> **Exercise brief**
From the entries that follow, reproduce exactly and only the lines from the line with "1195 517 8.70" to the line with "590 370 29.44", endpoints included.

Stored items
■ ■ ■ ■ ■

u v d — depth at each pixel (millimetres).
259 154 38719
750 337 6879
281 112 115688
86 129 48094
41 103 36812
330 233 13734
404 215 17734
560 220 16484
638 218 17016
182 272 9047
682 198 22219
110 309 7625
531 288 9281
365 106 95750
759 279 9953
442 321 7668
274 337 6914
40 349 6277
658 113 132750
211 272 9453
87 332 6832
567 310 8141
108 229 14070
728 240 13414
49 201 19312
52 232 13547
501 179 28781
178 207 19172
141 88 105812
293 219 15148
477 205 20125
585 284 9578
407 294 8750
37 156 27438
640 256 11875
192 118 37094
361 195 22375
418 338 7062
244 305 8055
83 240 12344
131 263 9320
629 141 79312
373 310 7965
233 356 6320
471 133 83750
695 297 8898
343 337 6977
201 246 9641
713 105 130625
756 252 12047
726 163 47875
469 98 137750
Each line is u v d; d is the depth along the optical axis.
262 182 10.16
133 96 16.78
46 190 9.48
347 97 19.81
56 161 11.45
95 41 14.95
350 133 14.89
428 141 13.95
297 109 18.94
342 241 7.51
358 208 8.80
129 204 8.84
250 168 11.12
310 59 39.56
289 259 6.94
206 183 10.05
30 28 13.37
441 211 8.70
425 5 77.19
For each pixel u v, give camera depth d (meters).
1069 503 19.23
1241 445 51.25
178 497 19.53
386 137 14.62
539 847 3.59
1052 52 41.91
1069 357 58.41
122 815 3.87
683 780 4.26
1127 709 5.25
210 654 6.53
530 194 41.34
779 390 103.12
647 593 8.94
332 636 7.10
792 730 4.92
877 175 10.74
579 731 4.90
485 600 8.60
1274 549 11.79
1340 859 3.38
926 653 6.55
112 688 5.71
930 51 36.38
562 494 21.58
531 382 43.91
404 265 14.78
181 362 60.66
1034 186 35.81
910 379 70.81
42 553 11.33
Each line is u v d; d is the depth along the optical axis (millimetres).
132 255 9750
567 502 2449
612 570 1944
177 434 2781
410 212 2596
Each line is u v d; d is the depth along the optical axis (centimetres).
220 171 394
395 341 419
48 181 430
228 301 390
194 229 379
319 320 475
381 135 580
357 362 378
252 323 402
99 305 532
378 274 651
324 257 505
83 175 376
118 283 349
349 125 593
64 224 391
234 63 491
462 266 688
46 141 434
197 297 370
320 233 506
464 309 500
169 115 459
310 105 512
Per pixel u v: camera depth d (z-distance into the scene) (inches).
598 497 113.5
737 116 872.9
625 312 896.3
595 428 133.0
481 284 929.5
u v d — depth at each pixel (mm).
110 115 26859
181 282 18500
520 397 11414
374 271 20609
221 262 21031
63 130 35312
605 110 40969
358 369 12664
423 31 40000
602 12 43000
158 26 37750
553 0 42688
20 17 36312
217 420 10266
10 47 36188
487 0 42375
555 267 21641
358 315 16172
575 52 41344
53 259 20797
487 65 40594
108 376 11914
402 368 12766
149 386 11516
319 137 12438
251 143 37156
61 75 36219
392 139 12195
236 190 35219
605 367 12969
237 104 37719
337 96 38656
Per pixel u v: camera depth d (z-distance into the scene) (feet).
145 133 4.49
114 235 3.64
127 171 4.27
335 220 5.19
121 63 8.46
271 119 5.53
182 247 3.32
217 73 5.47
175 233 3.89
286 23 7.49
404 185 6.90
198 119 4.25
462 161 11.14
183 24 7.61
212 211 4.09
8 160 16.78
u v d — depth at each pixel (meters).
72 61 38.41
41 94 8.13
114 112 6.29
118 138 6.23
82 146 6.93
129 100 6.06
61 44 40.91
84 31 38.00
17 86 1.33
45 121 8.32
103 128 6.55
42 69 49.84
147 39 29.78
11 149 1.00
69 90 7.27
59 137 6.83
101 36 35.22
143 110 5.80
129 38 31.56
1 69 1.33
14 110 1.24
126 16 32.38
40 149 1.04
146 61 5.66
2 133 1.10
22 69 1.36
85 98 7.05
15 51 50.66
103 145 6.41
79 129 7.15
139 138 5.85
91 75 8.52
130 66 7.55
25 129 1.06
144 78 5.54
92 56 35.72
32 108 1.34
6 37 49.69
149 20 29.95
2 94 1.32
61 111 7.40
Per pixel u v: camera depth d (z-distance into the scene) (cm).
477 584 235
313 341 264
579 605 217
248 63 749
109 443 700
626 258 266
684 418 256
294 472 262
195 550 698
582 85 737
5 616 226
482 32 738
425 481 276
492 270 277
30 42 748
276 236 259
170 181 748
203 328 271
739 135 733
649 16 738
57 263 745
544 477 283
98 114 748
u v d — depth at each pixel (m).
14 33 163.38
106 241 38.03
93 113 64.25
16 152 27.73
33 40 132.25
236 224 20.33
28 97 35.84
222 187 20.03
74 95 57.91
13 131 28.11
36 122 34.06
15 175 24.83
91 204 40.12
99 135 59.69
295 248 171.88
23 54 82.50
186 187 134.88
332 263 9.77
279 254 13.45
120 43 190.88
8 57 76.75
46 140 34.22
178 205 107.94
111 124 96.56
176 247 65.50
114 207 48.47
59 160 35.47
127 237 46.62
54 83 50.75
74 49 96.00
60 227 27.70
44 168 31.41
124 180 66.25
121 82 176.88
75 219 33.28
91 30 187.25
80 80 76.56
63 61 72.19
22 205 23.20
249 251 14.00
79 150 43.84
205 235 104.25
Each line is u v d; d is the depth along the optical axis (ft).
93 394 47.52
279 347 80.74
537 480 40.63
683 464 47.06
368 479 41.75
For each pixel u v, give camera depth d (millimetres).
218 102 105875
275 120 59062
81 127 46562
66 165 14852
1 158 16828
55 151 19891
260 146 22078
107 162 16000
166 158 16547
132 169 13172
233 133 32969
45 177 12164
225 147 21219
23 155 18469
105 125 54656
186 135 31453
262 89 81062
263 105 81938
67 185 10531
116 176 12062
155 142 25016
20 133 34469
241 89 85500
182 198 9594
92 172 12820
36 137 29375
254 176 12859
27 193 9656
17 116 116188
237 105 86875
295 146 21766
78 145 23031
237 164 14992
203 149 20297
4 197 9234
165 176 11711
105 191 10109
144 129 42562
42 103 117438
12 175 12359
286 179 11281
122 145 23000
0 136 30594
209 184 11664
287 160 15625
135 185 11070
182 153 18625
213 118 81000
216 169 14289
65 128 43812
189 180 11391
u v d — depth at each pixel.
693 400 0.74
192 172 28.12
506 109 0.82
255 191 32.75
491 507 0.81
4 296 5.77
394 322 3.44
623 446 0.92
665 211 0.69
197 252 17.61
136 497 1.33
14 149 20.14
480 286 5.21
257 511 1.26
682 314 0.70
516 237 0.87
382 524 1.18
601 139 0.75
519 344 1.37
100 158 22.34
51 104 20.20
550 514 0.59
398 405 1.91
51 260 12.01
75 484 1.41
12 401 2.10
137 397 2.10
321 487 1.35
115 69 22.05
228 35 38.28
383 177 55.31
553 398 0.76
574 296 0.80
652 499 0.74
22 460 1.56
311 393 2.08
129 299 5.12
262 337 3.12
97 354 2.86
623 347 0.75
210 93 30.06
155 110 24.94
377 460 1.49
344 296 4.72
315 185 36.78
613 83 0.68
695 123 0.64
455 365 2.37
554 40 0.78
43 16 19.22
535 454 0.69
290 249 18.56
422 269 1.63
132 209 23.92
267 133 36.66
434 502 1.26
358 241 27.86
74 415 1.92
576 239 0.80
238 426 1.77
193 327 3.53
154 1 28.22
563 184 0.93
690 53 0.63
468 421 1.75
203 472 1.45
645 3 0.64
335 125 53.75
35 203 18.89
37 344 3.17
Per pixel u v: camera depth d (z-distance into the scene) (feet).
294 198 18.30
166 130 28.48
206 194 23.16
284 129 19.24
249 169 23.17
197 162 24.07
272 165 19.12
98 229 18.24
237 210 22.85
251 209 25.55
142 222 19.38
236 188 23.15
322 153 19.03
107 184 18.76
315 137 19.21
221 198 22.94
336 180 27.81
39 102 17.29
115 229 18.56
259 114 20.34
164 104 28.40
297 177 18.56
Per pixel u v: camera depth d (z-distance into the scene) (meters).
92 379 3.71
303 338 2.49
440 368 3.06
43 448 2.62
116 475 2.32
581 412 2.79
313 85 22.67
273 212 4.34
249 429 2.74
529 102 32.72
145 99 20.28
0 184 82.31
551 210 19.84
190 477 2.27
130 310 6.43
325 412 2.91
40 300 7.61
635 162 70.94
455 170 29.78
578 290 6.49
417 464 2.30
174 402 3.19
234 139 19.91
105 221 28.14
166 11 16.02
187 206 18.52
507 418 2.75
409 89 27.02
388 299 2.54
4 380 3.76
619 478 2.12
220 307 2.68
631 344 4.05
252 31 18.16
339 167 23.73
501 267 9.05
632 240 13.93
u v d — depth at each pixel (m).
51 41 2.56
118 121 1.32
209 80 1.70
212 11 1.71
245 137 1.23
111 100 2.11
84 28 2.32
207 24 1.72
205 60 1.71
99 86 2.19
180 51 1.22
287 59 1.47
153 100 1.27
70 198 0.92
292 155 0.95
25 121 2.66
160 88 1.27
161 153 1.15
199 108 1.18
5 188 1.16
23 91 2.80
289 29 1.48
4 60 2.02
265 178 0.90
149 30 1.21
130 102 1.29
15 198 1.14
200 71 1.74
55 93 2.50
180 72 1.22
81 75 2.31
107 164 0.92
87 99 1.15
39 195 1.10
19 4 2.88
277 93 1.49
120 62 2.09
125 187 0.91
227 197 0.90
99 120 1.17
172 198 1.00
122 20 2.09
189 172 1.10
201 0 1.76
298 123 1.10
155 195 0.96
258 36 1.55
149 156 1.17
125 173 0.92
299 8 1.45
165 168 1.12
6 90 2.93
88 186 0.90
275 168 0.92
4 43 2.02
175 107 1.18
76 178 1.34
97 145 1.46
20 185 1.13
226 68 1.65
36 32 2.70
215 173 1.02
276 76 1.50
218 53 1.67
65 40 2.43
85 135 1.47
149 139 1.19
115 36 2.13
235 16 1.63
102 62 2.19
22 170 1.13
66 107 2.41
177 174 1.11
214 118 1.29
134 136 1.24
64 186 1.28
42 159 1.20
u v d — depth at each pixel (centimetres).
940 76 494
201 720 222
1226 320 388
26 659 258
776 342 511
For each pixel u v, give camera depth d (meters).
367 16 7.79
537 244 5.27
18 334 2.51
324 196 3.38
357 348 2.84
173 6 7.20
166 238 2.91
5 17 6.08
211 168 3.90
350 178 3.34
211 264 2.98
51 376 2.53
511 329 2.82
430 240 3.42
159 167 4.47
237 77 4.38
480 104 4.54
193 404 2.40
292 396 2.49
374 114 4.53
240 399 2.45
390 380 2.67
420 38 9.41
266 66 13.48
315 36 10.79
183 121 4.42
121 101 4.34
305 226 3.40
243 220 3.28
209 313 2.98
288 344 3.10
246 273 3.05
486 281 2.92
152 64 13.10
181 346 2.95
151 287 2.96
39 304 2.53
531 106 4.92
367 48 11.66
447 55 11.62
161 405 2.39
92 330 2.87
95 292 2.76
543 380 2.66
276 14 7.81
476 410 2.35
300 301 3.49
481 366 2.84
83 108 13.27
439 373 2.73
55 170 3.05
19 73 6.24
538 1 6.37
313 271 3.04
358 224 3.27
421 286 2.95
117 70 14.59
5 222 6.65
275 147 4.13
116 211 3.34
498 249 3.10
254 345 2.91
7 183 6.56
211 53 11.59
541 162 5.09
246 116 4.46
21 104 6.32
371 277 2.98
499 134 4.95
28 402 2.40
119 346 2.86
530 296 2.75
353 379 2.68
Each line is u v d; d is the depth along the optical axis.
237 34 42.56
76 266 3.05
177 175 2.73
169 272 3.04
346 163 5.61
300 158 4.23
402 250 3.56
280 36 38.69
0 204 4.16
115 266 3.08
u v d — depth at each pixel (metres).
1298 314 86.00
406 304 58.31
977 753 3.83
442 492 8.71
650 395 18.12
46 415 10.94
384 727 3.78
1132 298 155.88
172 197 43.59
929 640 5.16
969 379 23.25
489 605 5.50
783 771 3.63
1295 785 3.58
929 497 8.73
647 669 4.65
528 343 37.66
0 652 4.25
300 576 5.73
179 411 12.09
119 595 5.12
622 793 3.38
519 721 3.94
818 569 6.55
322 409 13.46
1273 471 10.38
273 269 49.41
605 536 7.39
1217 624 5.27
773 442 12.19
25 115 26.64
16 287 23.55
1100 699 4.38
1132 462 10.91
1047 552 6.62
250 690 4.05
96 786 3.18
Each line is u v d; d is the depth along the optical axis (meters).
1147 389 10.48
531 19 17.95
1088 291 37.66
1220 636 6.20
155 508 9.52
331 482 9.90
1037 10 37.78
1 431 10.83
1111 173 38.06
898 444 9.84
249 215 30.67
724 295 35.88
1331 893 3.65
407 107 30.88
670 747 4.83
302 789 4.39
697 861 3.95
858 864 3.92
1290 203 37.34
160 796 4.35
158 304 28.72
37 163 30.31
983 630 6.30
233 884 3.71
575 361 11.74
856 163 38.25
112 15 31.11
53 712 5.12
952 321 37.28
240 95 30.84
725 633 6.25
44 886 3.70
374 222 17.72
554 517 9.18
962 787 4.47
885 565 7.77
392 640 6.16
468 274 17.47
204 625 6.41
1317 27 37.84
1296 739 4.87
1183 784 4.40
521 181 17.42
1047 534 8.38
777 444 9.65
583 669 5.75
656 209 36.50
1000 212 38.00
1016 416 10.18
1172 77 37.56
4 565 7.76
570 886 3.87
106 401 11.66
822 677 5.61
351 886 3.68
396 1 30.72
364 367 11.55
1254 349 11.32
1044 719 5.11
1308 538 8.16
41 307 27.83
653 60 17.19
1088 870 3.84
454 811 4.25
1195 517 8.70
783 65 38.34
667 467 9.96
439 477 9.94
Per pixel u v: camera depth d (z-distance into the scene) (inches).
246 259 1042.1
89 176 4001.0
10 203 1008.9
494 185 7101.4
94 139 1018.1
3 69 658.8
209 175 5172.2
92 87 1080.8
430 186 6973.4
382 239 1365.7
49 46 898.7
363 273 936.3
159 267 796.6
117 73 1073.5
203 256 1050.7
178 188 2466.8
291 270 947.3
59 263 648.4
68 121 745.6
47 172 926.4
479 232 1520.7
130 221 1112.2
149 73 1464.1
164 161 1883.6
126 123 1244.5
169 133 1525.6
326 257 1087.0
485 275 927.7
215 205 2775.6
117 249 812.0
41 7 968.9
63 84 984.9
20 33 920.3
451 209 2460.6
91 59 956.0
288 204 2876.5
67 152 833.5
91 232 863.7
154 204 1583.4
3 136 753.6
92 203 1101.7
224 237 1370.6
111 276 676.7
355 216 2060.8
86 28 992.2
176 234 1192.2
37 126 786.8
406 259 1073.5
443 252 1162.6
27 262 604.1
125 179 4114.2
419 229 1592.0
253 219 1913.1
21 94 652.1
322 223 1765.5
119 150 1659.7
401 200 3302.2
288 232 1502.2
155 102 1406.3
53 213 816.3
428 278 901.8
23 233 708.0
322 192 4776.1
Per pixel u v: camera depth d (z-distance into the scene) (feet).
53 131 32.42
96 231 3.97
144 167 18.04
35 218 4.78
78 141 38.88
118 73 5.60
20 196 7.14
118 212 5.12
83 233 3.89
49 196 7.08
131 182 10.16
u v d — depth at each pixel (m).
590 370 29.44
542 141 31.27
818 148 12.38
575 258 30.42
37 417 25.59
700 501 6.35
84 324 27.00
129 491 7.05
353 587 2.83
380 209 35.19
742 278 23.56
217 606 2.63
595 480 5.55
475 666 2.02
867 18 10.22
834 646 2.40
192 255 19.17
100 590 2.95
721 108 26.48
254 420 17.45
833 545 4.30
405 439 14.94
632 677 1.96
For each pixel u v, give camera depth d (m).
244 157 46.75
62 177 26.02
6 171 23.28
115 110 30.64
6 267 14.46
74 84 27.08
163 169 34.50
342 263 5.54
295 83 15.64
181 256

■ ■ ■ ■ ■

> **Your solution**
1195 517 8.70
783 65 38.34
667 467 9.96
439 477 9.94
Per pixel u v: camera depth d (z-distance into the scene) (inches).
246 259 1042.1
89 176 4001.0
10 203 1008.9
494 185 7101.4
94 139 1018.1
3 69 658.8
209 175 5172.2
92 87 1080.8
430 186 6973.4
382 239 1365.7
49 46 898.7
363 273 936.3
159 267 796.6
117 73 1073.5
203 256 1050.7
178 188 2466.8
291 270 947.3
59 263 648.4
68 121 745.6
47 172 926.4
479 232 1520.7
130 221 1112.2
149 73 1464.1
164 161 1883.6
126 123 1244.5
169 133 1525.6
326 257 1087.0
485 275 927.7
215 205 2775.6
117 249 812.0
41 7 968.9
63 84 984.9
20 33 920.3
451 209 2460.6
91 59 956.0
288 204 2876.5
67 152 833.5
91 232 863.7
154 204 1583.4
3 136 753.6
92 203 1101.7
224 237 1370.6
111 276 676.7
355 216 2060.8
86 28 992.2
176 234 1192.2
37 126 786.8
406 259 1073.5
443 252 1162.6
27 262 604.1
125 179 4114.2
419 229 1592.0
253 219 1913.1
21 94 652.1
322 223 1765.5
119 150 1659.7
401 200 3302.2
288 232 1502.2
155 102 1406.3
53 213 816.3
428 278 901.8
23 233 708.0
322 192 4776.1
Per pixel u v: camera depth d (z-distance into the scene) (feet).
53 131 32.42
96 231 3.97
144 167 18.04
35 218 4.78
78 141 38.88
118 73 5.60
20 196 7.14
118 212 5.12
83 233 3.89
49 196 7.08
131 182 10.16
u v d — depth at each pixel (m).
590 370 29.44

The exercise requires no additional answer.